[WORK TASK A]:
Answer these from the blog post about teaching a daughter to help elderly people, one answer to a line:
(i) What did the elderly man knock off the shelf?
(ii) Whom did the daughter nearly collide with as they were leaving the store?
(iii) What age does the commenter who used the tag #GlobalBlogging give?
[WORK TASK B]:
Resume the blog post about teaching a daughter to help elderly people, picking up after its last line.

[TEXT UNDER STUDY]:

Time Marches On, And How A Young Girl Can Help

My daughter was grocery shopping with me recently. On one of the aisles, we found an elderly man who had his walker inside the cart as he did his shopping. He was trying to reach something on the bottom of the shelf. His body didn’t quite work the way it did when he was younger. It was difficult for him to reach the bottom shelf. In the process of doing so, he knocked several boxes off. I asked “R” to help him replace the boxes. She complained that she was shy and she didn’t want to do it. But I asked her to go anyway.

Later as we were leaving the store she was taking charge of the cart. Like every young kid, she moved along at a fast pace. She nearly collided with an elderly lady trying to leave the store. I apologized. Then pulled her back and asked the lady to exit in front of us, chiding my daughter about watching where she was going.

I pondered these experiences later that day. Realizing that I needed to sit down with my daughter and explain the “why” we watch out for and help elderly people. She hadn’t been overjoyed over these experiences.

I sat her down and we talked about how that old lady and that old man were once a young like herself. Time is going to go faster than she thinks or realizes now.  Someday she would find herself in their shoes, pushing a walker to get around, gripping the cart tightly for balance, finding it hard to pick things up off the ground…

At first, she didn’t believe me! This made me laugh. The young never believe they will become old. I certainly didn’t. But as we talked about it further, I think she understands now. We need to be kind because we never know when we are going to find ourselves in the place of others needing that same kindness and consideration. Whether we are young or old we can always use a little help now and then. I hope to teach her to be the kind of person who looks for ways she can help others.

18 thoughts on “Time Marches On, And How A Young Girl Can Help

  1. I remember thinking when I was younger that I would be that way forever. It’s not until you are older and you see your own parents getting older and less able to do things the once did that reality kicks in. It’s great your daughter has a better understanding now. Thanks for sharing with #TriumphantTales, do come back next week.

  2. It’s a difficult concept to grasp. I’m 35 and sometimes forget that one day I will be elderly and in need of help. Thanks for the reminder to slow down and pay attention, I could make someone else’s day a bit easier. #GlobalBlogging

  3. I absolutely love this post! So important for us to educate the next generation about respect and kindness. Something seems to have slipped along the way somewhere with many people sadly. I was lucky enough to come from a family who, like you, valued morals and doing the right thing, and this is the legacy I will leave for my children too. #TwinklyTuesday

  4. I am pushing 70 in a few years and I have children who are getting older and it’s funny I have a daughter who will be 50 next year and another who will be 30 and a couple of boys in between.. hahaha boys.. full grown men with families, and I don’t fear for myself getting older, but I do think of them and how are they doing and handling it. Time marches on I guess. What a great thinker post you have here. I talk to my grandchildren now about getting older, but they laugh. Some say! Thank you for sharing!

[RECORDED DATA]:
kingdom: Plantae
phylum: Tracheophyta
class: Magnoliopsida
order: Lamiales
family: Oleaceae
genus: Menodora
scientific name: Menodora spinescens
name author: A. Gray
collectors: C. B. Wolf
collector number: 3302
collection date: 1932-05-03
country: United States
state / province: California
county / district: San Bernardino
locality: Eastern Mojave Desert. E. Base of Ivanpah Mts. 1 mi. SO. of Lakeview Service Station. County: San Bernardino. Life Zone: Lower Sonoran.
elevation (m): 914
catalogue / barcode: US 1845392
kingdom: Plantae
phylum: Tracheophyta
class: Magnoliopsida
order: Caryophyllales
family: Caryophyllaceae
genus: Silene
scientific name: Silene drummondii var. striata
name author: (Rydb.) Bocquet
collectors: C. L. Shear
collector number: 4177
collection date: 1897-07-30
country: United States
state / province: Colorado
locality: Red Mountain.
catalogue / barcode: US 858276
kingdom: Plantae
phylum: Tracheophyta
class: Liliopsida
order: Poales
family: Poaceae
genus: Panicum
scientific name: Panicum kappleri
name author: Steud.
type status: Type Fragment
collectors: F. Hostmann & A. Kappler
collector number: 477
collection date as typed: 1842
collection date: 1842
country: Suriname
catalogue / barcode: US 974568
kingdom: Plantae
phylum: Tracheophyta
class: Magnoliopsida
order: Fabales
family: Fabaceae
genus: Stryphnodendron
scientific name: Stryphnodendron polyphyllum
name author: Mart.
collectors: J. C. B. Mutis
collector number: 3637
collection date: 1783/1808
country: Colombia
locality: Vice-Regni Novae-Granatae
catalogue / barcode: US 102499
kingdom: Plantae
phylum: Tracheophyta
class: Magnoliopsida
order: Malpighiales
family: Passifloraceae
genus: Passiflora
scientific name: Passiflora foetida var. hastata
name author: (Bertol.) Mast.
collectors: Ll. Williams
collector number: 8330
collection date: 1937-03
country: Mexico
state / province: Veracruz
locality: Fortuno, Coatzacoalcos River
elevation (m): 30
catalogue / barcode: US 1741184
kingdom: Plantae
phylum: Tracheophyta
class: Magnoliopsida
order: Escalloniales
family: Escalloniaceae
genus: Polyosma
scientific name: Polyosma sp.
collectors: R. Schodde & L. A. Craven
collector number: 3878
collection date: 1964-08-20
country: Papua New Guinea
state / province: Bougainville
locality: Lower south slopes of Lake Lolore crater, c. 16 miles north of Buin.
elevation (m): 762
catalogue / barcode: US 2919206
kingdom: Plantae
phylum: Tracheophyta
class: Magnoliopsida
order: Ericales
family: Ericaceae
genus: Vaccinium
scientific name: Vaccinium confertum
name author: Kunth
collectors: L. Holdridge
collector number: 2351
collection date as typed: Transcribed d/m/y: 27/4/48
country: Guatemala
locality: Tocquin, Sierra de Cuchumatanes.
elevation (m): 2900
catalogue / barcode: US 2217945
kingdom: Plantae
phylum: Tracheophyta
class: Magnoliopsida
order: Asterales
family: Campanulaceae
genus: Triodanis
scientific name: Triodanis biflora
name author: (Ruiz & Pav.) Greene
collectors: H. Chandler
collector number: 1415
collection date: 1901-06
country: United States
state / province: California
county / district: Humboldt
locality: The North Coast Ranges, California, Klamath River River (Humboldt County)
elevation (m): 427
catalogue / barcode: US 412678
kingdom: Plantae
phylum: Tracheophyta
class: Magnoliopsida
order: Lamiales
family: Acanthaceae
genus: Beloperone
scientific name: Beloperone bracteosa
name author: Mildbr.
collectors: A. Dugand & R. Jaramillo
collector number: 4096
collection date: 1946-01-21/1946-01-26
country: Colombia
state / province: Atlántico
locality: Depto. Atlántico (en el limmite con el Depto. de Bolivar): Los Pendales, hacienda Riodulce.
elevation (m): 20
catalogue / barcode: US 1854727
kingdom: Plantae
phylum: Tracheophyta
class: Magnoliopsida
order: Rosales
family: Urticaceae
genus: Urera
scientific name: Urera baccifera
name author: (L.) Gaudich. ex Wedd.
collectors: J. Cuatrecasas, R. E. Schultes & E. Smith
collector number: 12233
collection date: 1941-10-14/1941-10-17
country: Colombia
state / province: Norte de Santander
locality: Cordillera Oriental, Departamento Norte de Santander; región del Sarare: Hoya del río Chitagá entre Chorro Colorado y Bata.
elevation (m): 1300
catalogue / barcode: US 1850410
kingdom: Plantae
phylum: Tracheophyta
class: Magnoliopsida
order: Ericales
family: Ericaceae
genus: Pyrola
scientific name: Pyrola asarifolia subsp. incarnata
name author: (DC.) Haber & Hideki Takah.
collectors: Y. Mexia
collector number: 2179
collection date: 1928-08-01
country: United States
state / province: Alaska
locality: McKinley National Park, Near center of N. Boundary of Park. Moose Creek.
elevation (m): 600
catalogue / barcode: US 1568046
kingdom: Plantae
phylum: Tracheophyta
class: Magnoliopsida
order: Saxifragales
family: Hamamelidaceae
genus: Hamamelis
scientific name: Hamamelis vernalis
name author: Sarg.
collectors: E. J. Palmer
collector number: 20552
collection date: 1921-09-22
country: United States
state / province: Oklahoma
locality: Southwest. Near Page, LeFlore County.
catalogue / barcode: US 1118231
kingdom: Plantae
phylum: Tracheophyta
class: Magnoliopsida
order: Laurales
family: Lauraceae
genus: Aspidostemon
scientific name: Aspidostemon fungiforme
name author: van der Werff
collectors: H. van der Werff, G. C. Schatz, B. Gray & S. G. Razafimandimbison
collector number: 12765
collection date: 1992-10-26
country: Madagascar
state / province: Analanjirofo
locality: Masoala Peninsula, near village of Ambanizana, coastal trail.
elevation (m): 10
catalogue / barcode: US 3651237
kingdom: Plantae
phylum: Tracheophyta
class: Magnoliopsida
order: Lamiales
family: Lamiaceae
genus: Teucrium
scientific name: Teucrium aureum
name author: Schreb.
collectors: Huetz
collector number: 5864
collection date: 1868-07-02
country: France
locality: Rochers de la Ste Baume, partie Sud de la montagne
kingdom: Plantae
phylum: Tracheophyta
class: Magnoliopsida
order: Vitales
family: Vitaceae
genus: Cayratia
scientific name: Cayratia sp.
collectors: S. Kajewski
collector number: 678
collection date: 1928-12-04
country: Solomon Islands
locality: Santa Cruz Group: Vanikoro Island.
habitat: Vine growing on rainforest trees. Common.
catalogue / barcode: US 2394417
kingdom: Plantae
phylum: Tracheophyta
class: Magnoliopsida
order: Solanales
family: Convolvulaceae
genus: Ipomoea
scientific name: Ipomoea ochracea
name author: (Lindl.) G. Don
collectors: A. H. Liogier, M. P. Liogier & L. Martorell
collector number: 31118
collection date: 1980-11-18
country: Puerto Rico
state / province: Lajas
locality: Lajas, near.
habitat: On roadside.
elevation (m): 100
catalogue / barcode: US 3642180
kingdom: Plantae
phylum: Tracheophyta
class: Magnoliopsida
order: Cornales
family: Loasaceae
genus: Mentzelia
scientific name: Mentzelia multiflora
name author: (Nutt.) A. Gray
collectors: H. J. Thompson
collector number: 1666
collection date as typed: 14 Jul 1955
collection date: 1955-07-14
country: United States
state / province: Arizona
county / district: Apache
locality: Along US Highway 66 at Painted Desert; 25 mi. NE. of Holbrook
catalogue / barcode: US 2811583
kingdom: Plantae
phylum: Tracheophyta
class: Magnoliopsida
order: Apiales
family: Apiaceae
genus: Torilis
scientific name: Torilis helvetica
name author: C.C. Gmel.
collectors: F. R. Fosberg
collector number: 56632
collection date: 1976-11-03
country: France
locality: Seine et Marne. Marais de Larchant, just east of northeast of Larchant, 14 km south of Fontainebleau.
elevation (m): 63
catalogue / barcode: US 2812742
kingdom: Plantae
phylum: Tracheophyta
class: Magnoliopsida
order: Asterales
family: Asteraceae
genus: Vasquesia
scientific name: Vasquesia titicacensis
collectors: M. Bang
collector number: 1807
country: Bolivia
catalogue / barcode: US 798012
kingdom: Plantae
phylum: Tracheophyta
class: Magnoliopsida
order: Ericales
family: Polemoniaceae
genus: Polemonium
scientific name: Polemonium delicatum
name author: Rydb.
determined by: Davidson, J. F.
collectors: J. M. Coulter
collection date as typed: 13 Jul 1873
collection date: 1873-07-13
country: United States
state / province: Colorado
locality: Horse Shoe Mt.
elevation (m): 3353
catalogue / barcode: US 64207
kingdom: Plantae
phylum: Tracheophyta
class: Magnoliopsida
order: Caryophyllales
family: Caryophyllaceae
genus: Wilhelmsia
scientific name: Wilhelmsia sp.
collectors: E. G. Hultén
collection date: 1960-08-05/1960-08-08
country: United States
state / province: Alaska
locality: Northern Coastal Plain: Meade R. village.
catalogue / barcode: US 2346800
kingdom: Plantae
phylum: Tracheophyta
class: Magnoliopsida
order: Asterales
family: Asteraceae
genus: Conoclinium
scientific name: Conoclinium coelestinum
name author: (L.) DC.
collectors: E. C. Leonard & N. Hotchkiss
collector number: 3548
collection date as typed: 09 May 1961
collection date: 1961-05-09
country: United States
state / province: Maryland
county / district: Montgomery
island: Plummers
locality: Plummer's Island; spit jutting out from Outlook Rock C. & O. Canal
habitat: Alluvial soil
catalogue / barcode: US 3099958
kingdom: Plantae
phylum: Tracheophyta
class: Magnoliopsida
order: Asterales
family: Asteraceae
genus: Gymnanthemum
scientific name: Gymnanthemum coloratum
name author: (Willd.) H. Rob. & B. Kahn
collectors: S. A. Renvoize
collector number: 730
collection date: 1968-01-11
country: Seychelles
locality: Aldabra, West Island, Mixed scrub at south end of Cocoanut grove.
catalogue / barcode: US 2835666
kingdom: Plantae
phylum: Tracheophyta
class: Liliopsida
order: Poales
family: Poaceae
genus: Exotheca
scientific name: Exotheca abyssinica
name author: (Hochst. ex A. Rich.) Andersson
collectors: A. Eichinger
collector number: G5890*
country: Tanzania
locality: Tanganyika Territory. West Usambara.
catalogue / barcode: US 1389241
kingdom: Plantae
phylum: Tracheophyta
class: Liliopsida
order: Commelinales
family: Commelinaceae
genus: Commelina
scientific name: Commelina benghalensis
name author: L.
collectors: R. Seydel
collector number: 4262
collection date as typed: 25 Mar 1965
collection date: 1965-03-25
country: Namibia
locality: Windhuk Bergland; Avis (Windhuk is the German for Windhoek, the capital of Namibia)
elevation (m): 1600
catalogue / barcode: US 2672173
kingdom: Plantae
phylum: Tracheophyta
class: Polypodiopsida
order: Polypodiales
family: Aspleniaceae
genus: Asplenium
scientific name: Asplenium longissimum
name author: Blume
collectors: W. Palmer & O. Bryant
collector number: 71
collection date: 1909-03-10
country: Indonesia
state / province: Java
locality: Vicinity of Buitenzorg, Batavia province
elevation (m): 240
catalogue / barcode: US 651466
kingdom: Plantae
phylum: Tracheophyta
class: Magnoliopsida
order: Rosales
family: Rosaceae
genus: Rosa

[TASK RESULT A]:
(i) Several boxes.
(ii) An elderly lady trying to leave the store.
(iii) 35.

[TASK RESULT B]:
  5. Hello Calleen,

    That is a wonderful conversation to start with your daughter. One that I hope to start with my son too. Time does fly. When I turned 40 last year, it almost shocked me, as if the past 20 years went by so quickly. It made me appreciate more what I have now and every moment. Thank you for this post!

    Best,
    Sigrid

  6. This is a hard perspective to understand, but it is so true. And then we get older, and we see how close we are becoming to the older category. I remember a young man complaining about an old man and how he was driving. I was in my early 20’s and shocked by his comments. He hadn’t had my mom! I remember telling him that one day he would also be old and would be driving just like that old man, so he needed to have a little compassion.

  7. A good perspective. I remember when I was in 7th grade that we put together a time capsule to be opened in the year 2000. I remember laughing with my friends as we imagined what it would be like to be 38 years old! haha. hilarious since 38 has come and gone for me. I think its great to try to give the younger kids a perspective of where they will be later… even if they can’t quite imagine it, it can be a thought provoking conversation.

  8. I worked in family daycare and I don’t remember anyone just bowling people over like children will now, they may have been excited or energetic, some had ADHD and were a handful, but not like some I see now. So glad you bothered to explain to your daughter, a lot of people must not be.